*PASSAGE CITÉ*

╭──

Éleveurs acheteurs de pulpe surpressée, usines de déshydratation et méthaniseurs se disputent un produit devenu rare. Si la France bénéficiait historiquement d’une des plus faibles valorisations de sa pulpe en Europe, la filière est à l’heure des choix pour maximiser ce coproduit betteravier riche en cellulose. Faut-il développer la méthanisation dans les fermes ? Au sein des sucreries ? Ou bien sauvegarder des volumes pour faire tourner les unités de déshydratation ? Pour éclairer les décideurs, l’Association de recherche technique betteravière (ARTB) a réalisé une étude portant sur les forces et faiblesses des différents débouchés de la pulpe. En voici une synthèse.
Les pulpes en élevage
L’intérêt relatif de la pulpe surpressée par rapport à celui de la pulpe déshydratée varie de manière conjoncturelle, tout en restant relativement proche : sur la dernière décennie, ces débouchés assurent au planteur une compensation moyenne autour de 2 €/t de betterave à 16°S, et au-delà de 3 €/t lors des récentes flambées des cours des céréales.
La part des pulpes déshydratées est passée de plus de 70 % avant 2010 à 55 % en 2019. Cette évolution est due à la forte baisse de production de betterave ces 3 dernières années et au développement des méthaniseurs sur les exploitations agricoles depuis 10 ans. Une tendance qui n’est pas sans conséquence sur les unités de déshydratation et notamment sur les équilibres avec la filière luzerne dans la Marne en particulier.

╰──

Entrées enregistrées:
╭──

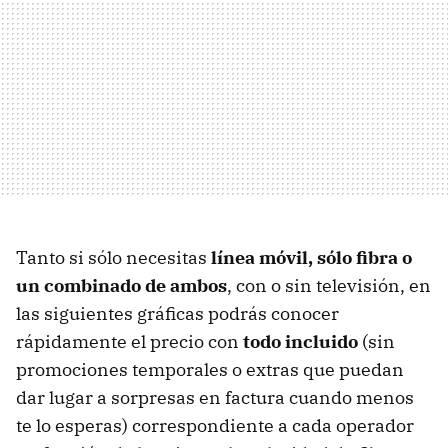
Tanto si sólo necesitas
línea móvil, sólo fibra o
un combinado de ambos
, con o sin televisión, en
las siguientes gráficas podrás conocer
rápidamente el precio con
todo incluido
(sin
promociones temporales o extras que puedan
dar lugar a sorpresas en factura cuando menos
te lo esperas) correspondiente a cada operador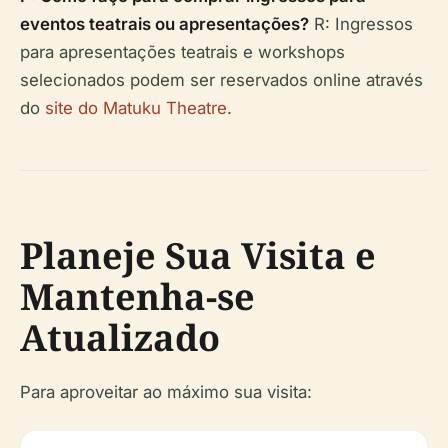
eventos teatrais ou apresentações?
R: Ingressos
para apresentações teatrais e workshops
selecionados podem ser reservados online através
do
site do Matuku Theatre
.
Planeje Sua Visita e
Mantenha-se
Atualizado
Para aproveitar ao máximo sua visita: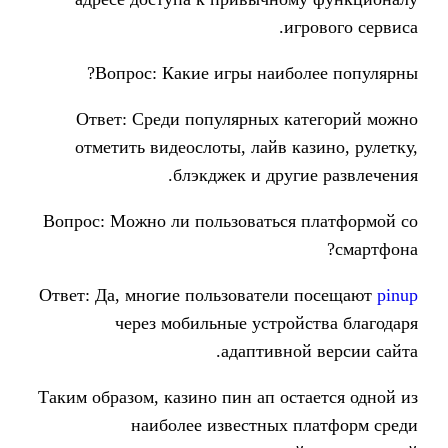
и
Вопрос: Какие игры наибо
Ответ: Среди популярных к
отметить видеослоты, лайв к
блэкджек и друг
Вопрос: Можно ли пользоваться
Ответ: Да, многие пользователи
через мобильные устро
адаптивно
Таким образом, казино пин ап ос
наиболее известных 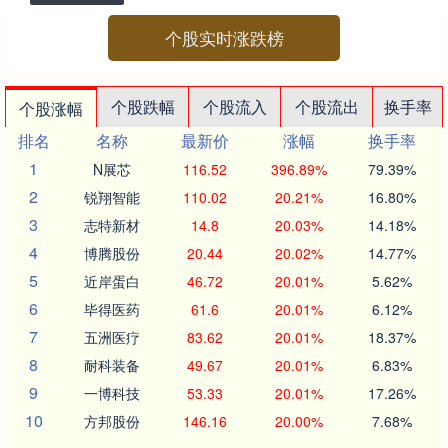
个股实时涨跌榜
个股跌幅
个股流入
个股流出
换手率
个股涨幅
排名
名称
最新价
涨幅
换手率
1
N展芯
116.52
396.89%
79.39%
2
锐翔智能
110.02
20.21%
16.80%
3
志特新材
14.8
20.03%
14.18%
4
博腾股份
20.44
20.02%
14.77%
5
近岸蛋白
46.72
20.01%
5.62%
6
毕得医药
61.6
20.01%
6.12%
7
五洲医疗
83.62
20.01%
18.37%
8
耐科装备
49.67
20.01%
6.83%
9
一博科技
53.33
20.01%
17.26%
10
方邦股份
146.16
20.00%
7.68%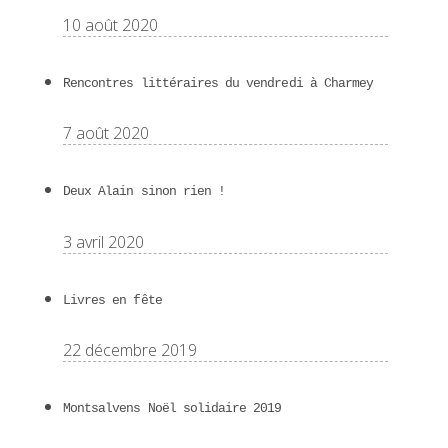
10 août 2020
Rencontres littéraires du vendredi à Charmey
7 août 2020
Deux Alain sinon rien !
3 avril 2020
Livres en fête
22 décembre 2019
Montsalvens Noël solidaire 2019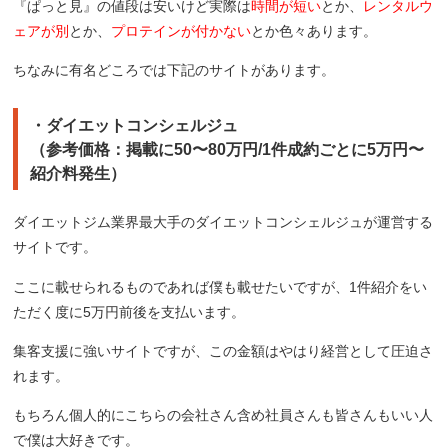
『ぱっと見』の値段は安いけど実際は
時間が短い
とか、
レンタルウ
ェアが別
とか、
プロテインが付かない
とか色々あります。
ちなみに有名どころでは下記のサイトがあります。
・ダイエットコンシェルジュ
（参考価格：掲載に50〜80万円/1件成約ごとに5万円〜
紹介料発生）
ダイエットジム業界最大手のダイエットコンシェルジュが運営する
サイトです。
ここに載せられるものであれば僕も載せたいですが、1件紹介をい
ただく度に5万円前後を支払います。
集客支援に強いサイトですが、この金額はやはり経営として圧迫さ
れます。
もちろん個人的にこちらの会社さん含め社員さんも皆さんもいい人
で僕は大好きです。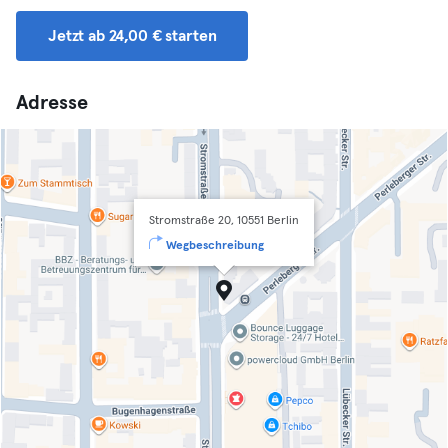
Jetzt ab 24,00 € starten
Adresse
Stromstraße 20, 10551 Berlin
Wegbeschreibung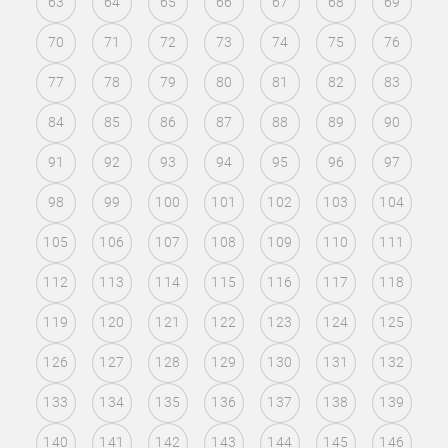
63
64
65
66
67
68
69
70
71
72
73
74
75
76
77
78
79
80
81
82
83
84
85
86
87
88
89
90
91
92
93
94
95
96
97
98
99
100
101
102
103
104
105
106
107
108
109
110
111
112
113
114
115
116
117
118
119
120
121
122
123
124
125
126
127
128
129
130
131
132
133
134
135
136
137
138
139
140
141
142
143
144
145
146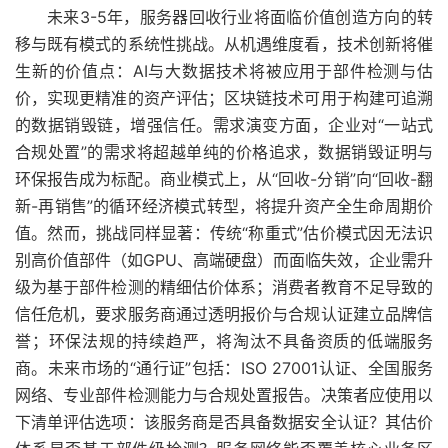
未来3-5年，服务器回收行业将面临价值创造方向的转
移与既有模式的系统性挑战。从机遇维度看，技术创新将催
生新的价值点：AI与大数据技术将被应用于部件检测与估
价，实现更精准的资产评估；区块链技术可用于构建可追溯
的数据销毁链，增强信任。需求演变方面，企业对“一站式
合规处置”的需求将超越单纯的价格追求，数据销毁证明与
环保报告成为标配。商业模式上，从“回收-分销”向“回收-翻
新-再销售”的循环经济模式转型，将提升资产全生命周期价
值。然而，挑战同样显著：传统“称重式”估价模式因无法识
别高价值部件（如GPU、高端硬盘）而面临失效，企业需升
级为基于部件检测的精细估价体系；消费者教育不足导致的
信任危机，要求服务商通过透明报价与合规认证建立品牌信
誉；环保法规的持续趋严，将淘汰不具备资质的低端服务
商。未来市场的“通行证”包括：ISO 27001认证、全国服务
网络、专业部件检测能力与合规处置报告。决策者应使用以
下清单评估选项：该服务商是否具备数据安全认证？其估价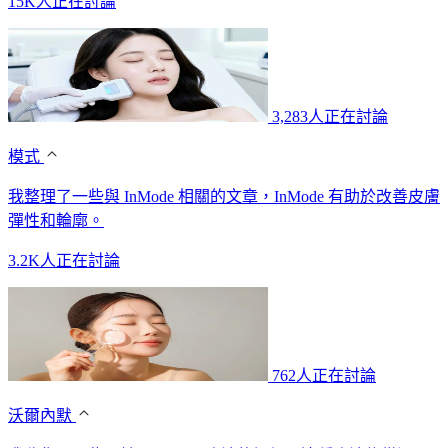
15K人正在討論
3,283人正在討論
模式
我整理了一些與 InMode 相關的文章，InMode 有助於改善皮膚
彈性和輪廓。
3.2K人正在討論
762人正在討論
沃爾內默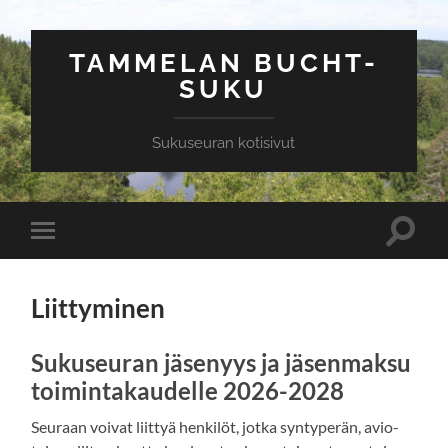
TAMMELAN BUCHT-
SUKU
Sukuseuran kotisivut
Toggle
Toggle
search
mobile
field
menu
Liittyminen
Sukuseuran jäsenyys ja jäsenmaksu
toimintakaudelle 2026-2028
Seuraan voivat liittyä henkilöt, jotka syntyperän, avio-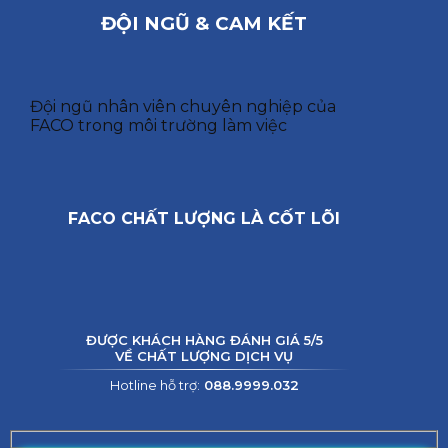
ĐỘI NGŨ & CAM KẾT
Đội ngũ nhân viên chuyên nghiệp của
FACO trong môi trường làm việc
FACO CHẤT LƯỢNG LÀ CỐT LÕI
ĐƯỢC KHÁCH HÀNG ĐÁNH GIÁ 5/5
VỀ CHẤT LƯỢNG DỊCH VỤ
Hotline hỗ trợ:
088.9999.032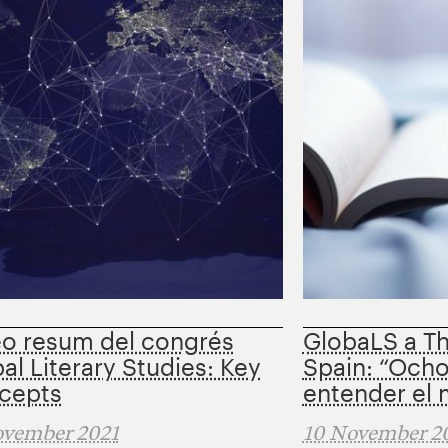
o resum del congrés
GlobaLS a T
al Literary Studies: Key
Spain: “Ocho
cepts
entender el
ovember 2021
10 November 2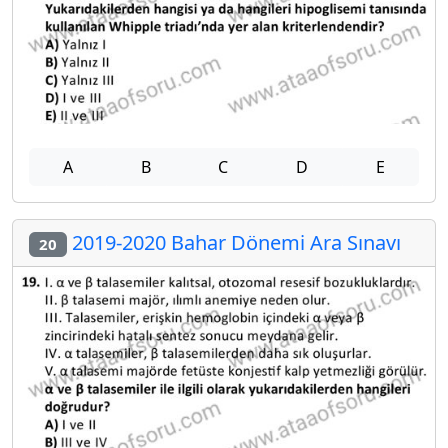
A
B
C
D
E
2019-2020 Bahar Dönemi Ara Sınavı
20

╰──

*VOTRE TÂCHE*
D'après le passage sur la pulpe de betterave, quelle part représentaient les pulpes déshydratées en 2019 ?

*CORRIGÉ DE L'EXERCICE*
Elles représentaient 55 %.